For these families, COVID-19 is a waking nightmare that has destabilized their lives in various ways. Many of them have contracted the disease (none died, although many families had multiple people infected) but even those who haven’t are on pins and needles every day, worried about their health, their finances and, of course, their young children.

Meanwhile, the child care providers themselves are living in their own nail-biting drama. It’s hard enough to control and shepherd children younger than five years old under normal circumstances, but imagine all the cleaning, sanitizing, handwashing and health checks required during a pandemic.

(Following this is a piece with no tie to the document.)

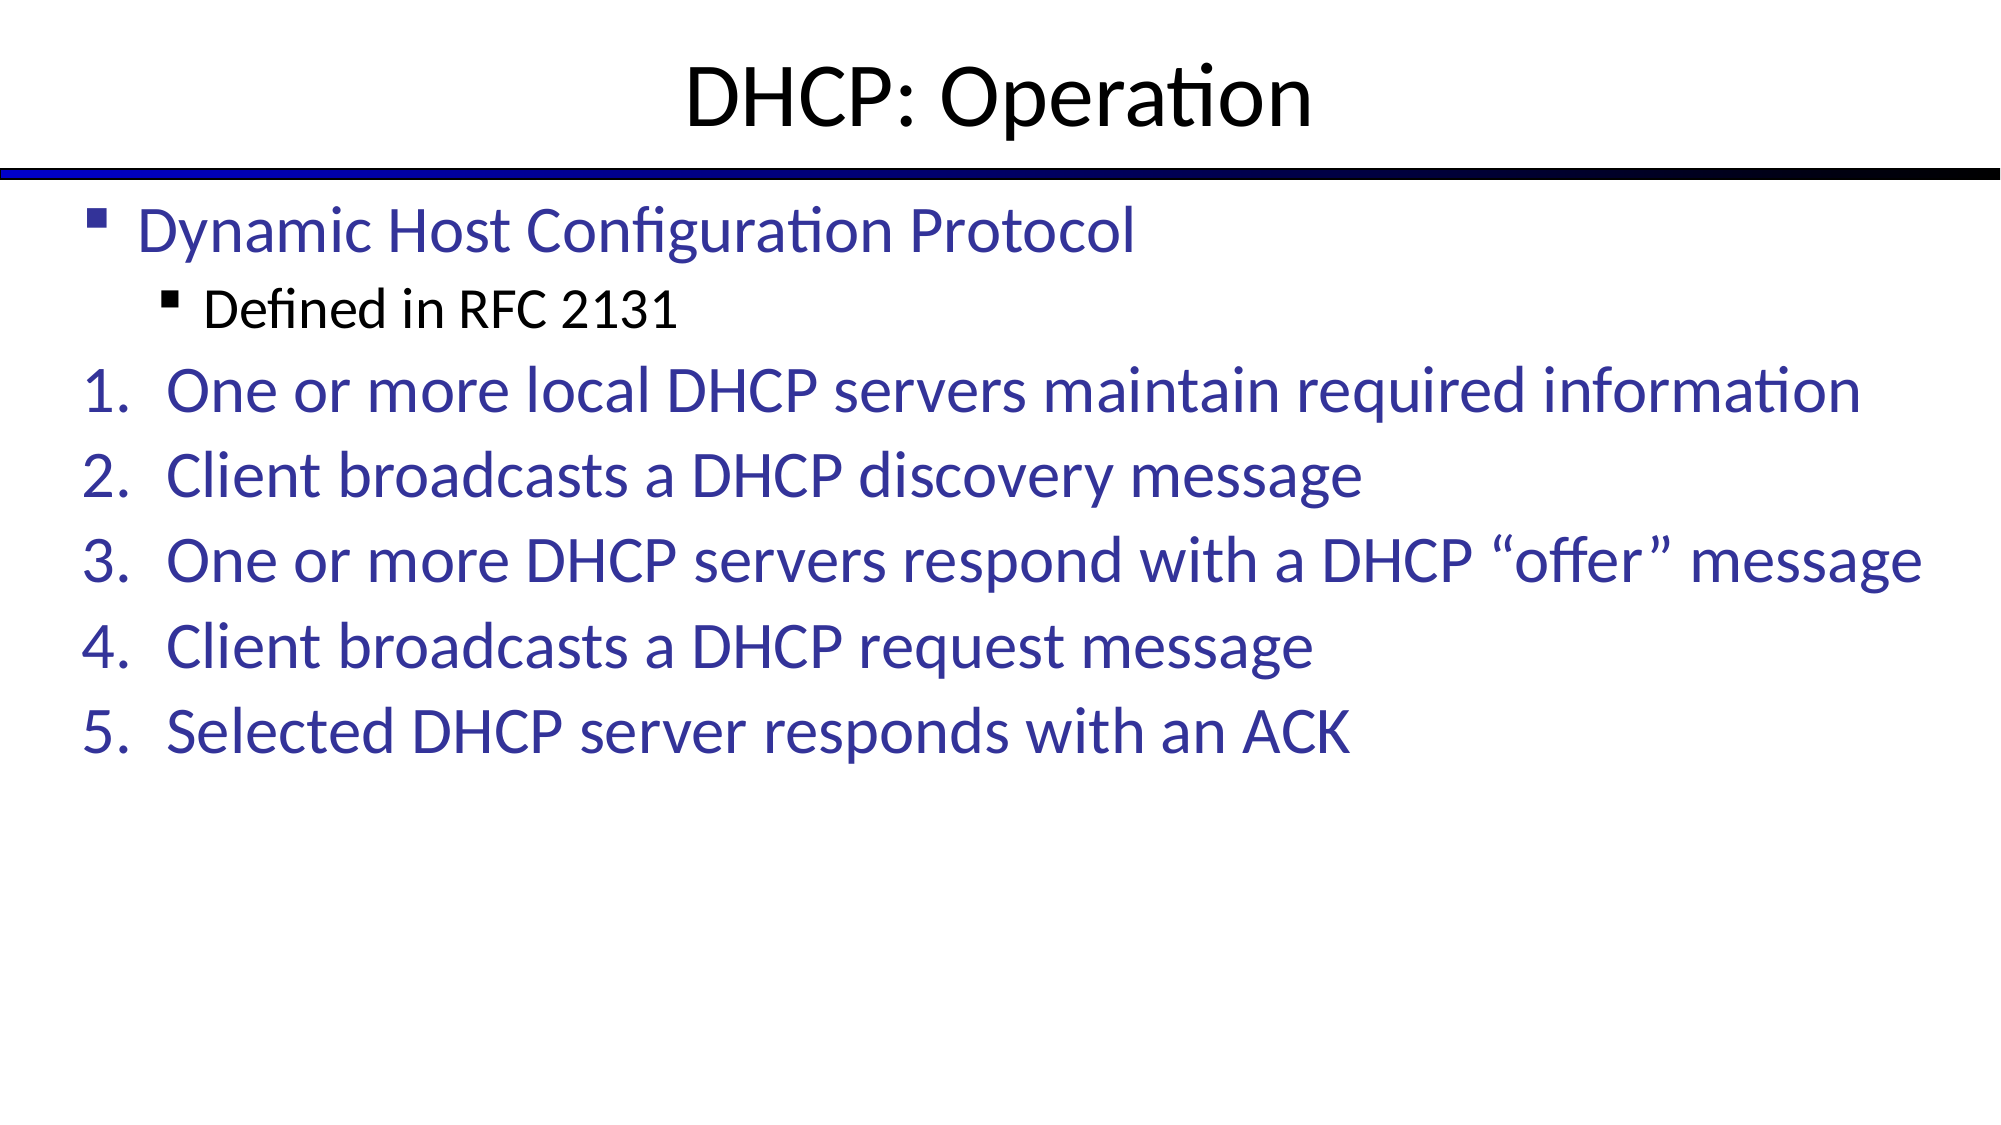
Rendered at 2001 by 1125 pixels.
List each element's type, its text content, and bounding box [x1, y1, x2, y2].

“Our programs are all open in Pitkin County,” said Shirley Ritter, executive director of Kids First, a branch of the Aspen city government that supports local child care providers. “They have worked really hard to stay open.”

Unlike past years, Ritter says, the providers aren’t 100% full. She suspects that lower demand for the child care vacancies, driven mainly by the COVID-19 threat, is part of the reason, along with the need for spacing between kids, which lowers overall capacity. The whole situation feels “very fragile,” she says, and parents and providers are both weary of the vague tension and pressure caused by the pandemic.

Adding to that tension are questions about the approaching winter, the local economy and the nature of the ski season. Will the snow fly? Will the hotels be occupied? Will guests dine at local restaurants? So many unknowns and, as COVID-19 is teaching us, very few clear answers.

If there’s an upside to all the anxious uncertainty, it’s that the Roaring Fork Valley’s government agencies and nonprofit organizations have responded effectively to all the interconnected problems triggered by COVID-19. Through the generosity of donors and the diligent collaboration between various community partners to provide food, financial assistance, counseling, health care and more, our most vulnerable neighbors have been spared many of the worst effects of the pandemic.

“The safety nets that this valley has built — rental assistance, food, mental health, all of it — has been a lifesaver,” Swanson said. “It’s just not happening in, say, metro Denver.”

Among these supports was an initiative agreed upon by the Kids First Advisory Board to provide tuition support to any local child care provider who might be partially or completely closed because of a COVID case. By helping to keep child care providers afloat, Kids First also supports working parents, their employers and, by extension, the entire local economy.

Preschools and other child care providers have been working hard to deliver safe, quality care for children so parents can work. Just like the many others on the frontlines trying to provide some semblance of normalcy and services, these organization are often the unsung heroes in our community.

Tamara Tormohlen is executive director of Aspen Community Foundation.